Some out-of-the-way information turns up: Claude Armand tells Sidney at lunch on the plantation that one of his workers has informed him that Smalley is being held in the Tay Thanh district. When he asks if Rostok can be trusted, Sidney warns him about his boss’s fixation with power and control, but Claude believes Sidney can be trusted to do the right thing. It turns out that the Vietcong who are holding Smalley do not know what to do with him; as local peasants, they feel “out of their depth” and want to wait for instructions from distant, unsympathetic commissars about what to do with the American prisoner. Sydney receives a message from Claude, as promised, with a map detailing Smalley’s location but nothing else. At a Group meeting, Sydney reveals the map to Rostok, who suspects Claude is the source and wants to take the map to MACV. Gutterman, who understands the nuances better, knows that Smalley would simply disappear if the military were called in and he volunteers to go alone. He had once visited some of his wife’s relatives in the village of Song Nu and would be remembered by his panama hat, which attracted a lot of attention at the time.

Rostok reluctantly agrees and Gutterman goes alone, guided by locals. Smalley is alive but debilitated, and Gutterman has to half-carry him back. Rostok is waiting with a television crew to capitalize on Smalley’s rescue. When Gutterman sees a flight of phantom jets and soon afterwards hears a series of explosions, he realized that “Song Nu had ceased to exist” (234). He is the first victim of Rostok’s betrayal. His wife leaves him and he resigns from the Group, but like Greene’s Thomas Fowler he cannot imagine leaving Vietnam. “He was an expatriate, but that did not make him a colonial. He was an American who worked for Americans, but that did not make him an imperialist” (239), he thinks to himself. He goes from job to job but is persona non grata and eventually disappears.
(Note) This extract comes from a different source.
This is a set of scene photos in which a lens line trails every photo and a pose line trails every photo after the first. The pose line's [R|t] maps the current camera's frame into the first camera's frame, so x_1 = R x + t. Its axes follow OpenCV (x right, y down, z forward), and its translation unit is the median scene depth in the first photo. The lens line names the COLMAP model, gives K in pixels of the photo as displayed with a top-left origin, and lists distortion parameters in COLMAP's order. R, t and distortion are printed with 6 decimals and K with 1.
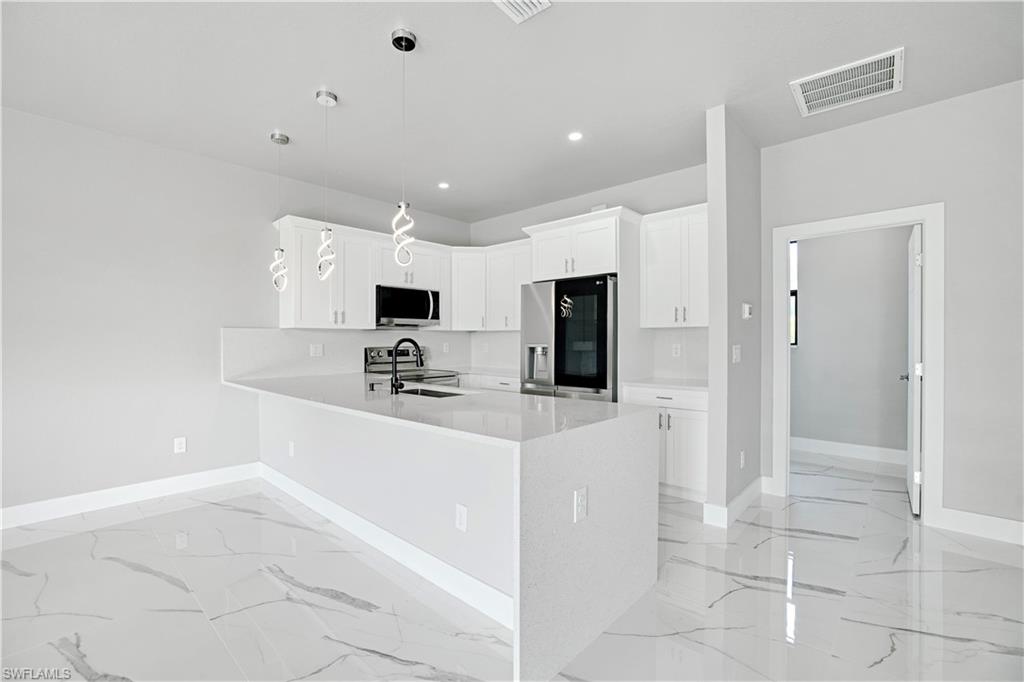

Sydney also feels guilty over his responsibility in the destruction of Song Nu. He learns that Rostok gave the information to the military for their after-action report. “The map was Claude Armand’s; you were the messenger, and Pablo [Gutterman] the retriever,” Rostok tells him (246-247). In the end, each man had made his choice. Sydney also resigns and the Armands have to leave their home, their plantation, their life. As Bebe tells Sidney, the most persistent rumors “had them as informers whose collaboration with the Americans had resulted in the destruction of Song Nu” (253). Sydney tells her that it was Rostok who gave them away but admits that he and Gutterman had been careless. “You’re a dangerous friend, Sydney,” she says, “You come from a dangerous country” (254).
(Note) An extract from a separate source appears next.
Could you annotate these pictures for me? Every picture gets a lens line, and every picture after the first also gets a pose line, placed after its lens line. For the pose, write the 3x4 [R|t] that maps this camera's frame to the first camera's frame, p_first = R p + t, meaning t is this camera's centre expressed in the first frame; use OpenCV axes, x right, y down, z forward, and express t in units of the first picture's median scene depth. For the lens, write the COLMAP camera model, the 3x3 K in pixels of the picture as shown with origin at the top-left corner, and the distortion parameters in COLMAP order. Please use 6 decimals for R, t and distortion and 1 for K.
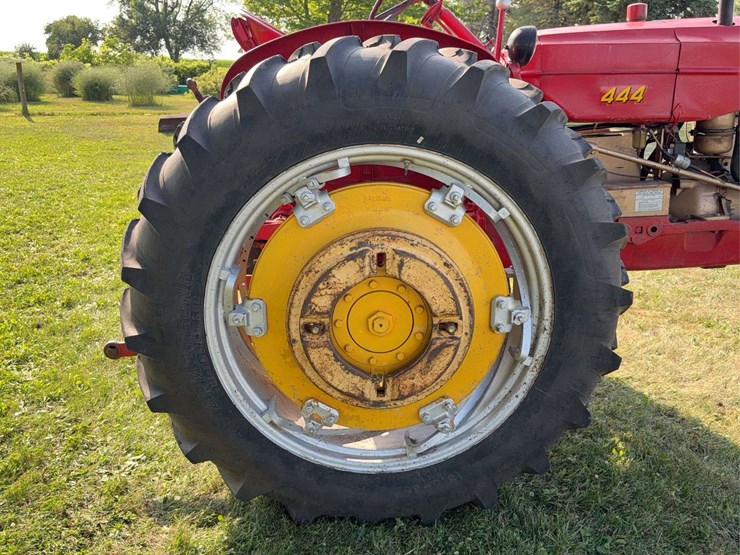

In the beginning, the narrator hinted that his story is “the story of one man with a bad conscience and another with no conscience and the Frenchman and his wife who lived in the parallel world” (2): that is: Sidney, Rostok, and the Armands, with Gutterman’s sacrifice a bonus. The novel further complicates Greene’s moral imperative of making political and moral choices, the difficult decision of choosing sides. The Armands, who try to remain neutral, are betrayed into choosing sides by Rostok and (unwillingly) by Sydney, and their peaceful colonial life, their attachment to the land where their children are buried, is over. The three members of the Group have initially made their choice by joining it, accepting its can-do spirit and Cold War ideology, but each of them reacts in a different way to what happens. By offering Rostok their information, that is, by not having confidence in their own ability to act independently, Sydney and Gutterman have, in effect, also chosen him as “a dangerous friend.” Rostok, like Greene’s Alden Pyle, predictably retains his initial optimism, but unlike Pyle escapes punishment and shows that in the end he has understood nothing:

We didn’t know what we really wanted, so we went in one toe at a time thinking the Vietnamese could do it themselves, with our support and know-how. It was an illusion…We’d have to take over. We’d run the war and run their economy and stabilize the government and secure the countryside. We knew we could do it, we didn’t have the will to do it then. But we have the will now. Those early days, we’re lucky we weren’t thrown out like the French were. Simple fact, we came in with too little (250).